Poster
CrossMAE: Cross-Modality Masked Autoencoders for Region-Aware Audio-Visual Pre-Training
Yuxin Guo · Siyang Sun · Shuailei Ma · Kecheng Zheng · Xiaoyi Bao · Shijie Ma · Wei Zou · Yun Zheng
Arch 4A-E Poster #248
Learning joint and coordinated features across modalities is essential for many audio-visual tasks. Existing pre-training methods primarily focus on global information, neglecting fine-grained features and positions, leading to suboptimal performance in dense prediction tasks. To address this issue, we take a further step towards region-aware audio-visual pre-training and propose CrossMAE, which excels in cross-modality interaction and region alignment. Specifically, we devise two masked autoencoding (MAE) pretext tasks at both pixel and embedding levels, namely Cross-Conditioned Reconstruction and Cross-Embedding Reconstruction.

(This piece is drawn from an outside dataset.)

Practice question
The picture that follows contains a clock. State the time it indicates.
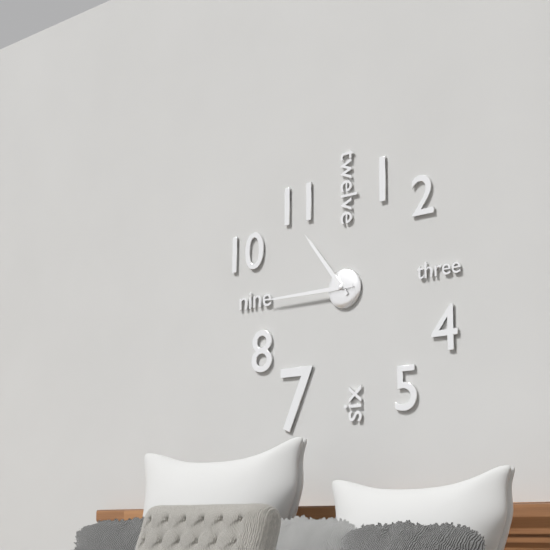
10:45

Taking the visual modality as an example (the same goes for audio), in Cross-Conditioned Reconstruction, the visual modality reconstructs the input image pixels conditioned on audio Attentive Tokens. As for the more challenging Cross-Embedding Reconstruction, unmasked visual tokens reconstruct complete audio features under the guidance of learnable queries implying positional information, which effectively enhances the interaction between modalities and exploits fine-grained semantics. Experimental results demonstrate that CrossMAE achieves state-of-the-art performance not only in classification and retrieval, but also in dense prediction tasks. Furthermore, we dive into the mechanism of modal interaction and region alignment of CrossMAE, highlighting the effectiveness of the proposed components.